(Stored data entries)
▼

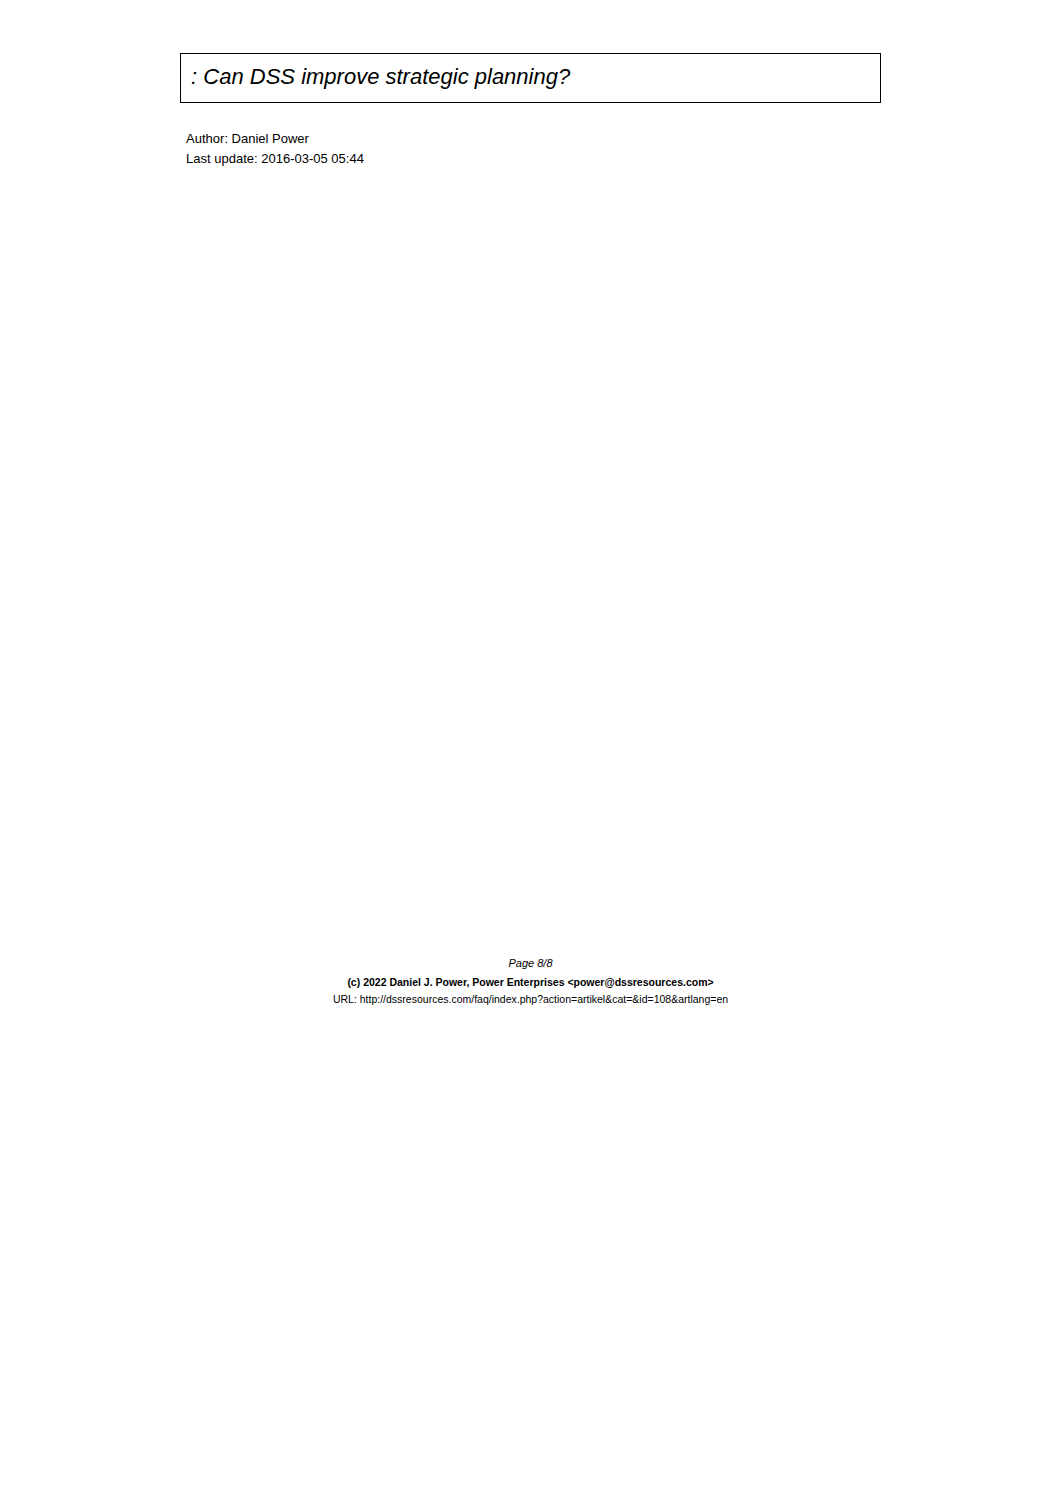: Can DSS improve strategic planning?
Author: Daniel Power
Last update: 2016-03-05 05:44
Page 8/8
(c) 2022 Daniel J. Power, Power Enterprises <power@dssresources.com>
URL: http://dssresources.com/faq/index.php?action=artikel&cat=&id=108&artlang=en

▲

◆ Exercise goal
Give the entries again, exactly and in full, with no image included.

◆ Problem solution
: Can DSS improve strategic planning?
Author: Daniel Power
Last update: 2016-03-05 05:44
Page 8/8
(c) 2022 Daniel J. Power, Power Enterprises <power@dssresources.com>
URL: http://dssresources.com/faq/index.php?action=artikel&cat=&id=108&artlang=en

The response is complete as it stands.